I protest, in the next place, against the use of long, large words for the gratification of that conceit or covetousness which seeks to obtain, from mere grandiloquence, reputations and rewards to which it is not entitled. Being a gardener, I like to call a spade as spelt; and if any one terms it an horticultural implement, or a mattock, I do not expect him to dig much. I have used the monosyllable "shop," and I will not recall it, though a thousand pairs of gleaming scissors were pointed at my breast, and I was told by an angry army of apprentices to talk shop no more—the word was vulgar, or rather obsolete, superseded by the more graceful terms of mart, emporium, warehouse, repository, bazaar, and lounge.

Plain folk, who sold drugs when I was a boy, were not ashamed to be called druggists, but now they are pharmaceutical chymists, and analytical Homoeopathists; and one is tempted to quote Canning's paraphrase, which he made when Dr. Addington had been complimenting the country party, "I do remember an apothecary, gulling of simples." Persons who cut hair were known as hair-cutters, and they who attended to the feet were called corn-cutters; but now the former are artists in hair, and the latter are chiropodists.

No long time ago I consulted with an intelligent tradesman as to the best way of protecting from frost a long line of standard rose-trees, growing near a wall in my garden, and shortly afterwards I received from him the drawing of a clever design, with a letter informing me that he had now the pleasure of submitting to my inspection his idea of a Cheimoboethus.

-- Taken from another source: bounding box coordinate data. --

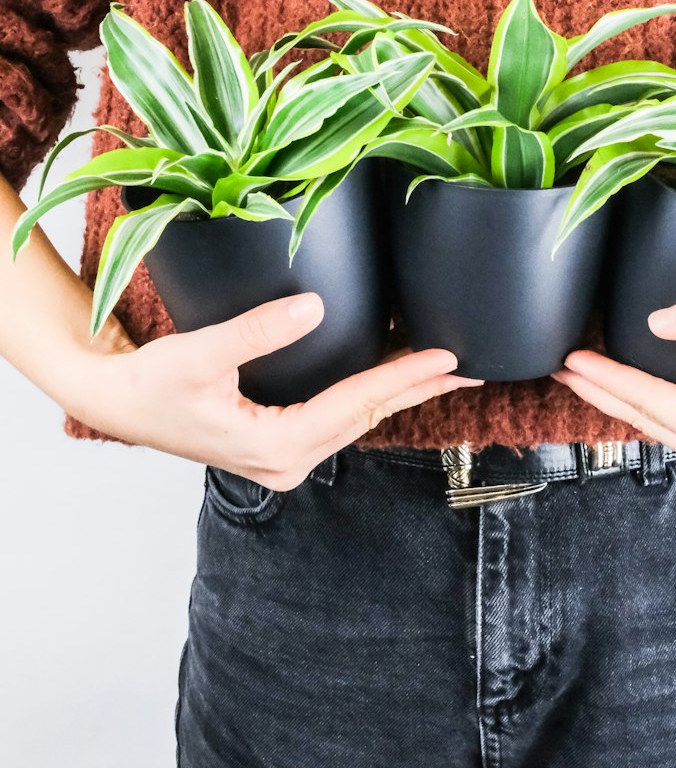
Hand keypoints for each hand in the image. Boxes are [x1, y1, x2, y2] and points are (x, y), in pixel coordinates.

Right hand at [65, 292, 481, 489]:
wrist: (114, 402)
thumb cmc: (147, 385)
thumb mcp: (199, 354)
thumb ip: (257, 330)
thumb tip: (314, 306)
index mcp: (275, 447)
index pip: (356, 405)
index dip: (404, 377)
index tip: (447, 357)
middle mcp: (287, 461)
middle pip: (367, 416)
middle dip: (418, 389)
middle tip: (470, 367)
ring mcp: (284, 456)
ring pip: (356, 418)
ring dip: (397, 391)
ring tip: (443, 368)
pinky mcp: (278, 442)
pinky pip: (338, 416)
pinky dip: (368, 393)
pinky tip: (389, 374)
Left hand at [552, 289, 675, 487]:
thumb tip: (657, 322)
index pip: (656, 404)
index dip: (609, 379)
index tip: (571, 359)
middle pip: (655, 424)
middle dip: (607, 395)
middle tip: (563, 369)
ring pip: (672, 431)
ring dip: (630, 402)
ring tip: (589, 376)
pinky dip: (662, 408)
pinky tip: (638, 390)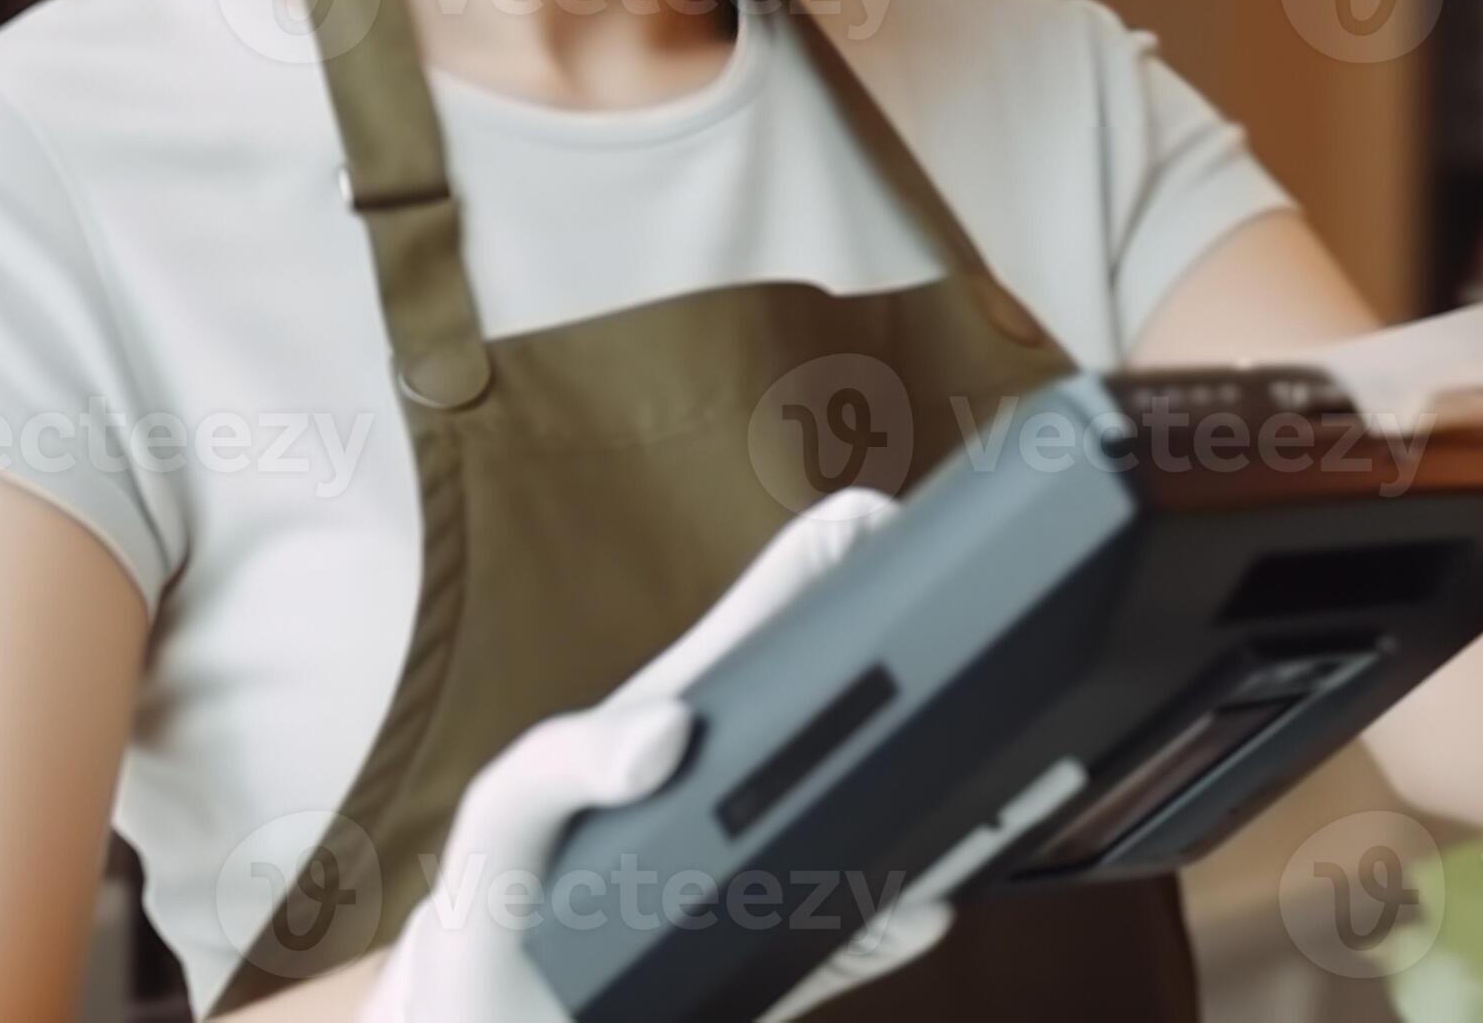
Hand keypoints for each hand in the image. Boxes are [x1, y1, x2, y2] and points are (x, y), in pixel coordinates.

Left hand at [364, 490, 951, 1022]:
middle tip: (987, 673)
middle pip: (868, 699)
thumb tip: (668, 732)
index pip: (790, 600)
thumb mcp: (503, 819)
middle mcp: (755, 777)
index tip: (912, 528)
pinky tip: (919, 908)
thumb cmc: (495, 902)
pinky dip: (906, 918)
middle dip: (934, 673)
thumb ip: (560, 763)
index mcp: (695, 710)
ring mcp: (784, 860)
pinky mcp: (792, 955)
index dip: (853, 545)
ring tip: (978, 798)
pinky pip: (871, 929)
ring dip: (942, 803)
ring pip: (893, 813)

When I rallied from my swoon, and was staggering towards my lexicon, I remembered that, as [Greek: cheimon] was the Greek for winter, and [Greek: boaethos] for a friend in need, the word was not without appropriate meaning; but I never took heart to order the invention, because I felt convinced that, if I were to inform my gardener that we were going to have a Cheimoboethus, he would say that he would rather leave.

A bird-stuffer is now a plumassier and taxidermist; and when I asked a waiter the meaning of "Phusitechnicon," which I read over a shop opposite his hotel, he told me it meant old china. And he bowed respectfully, as one who knew how to treat a great scholar, when he met him, as I remarked gravely, "Ah yes, I see: no doubt from phusi—the ancients, and technicon—cups and saucers."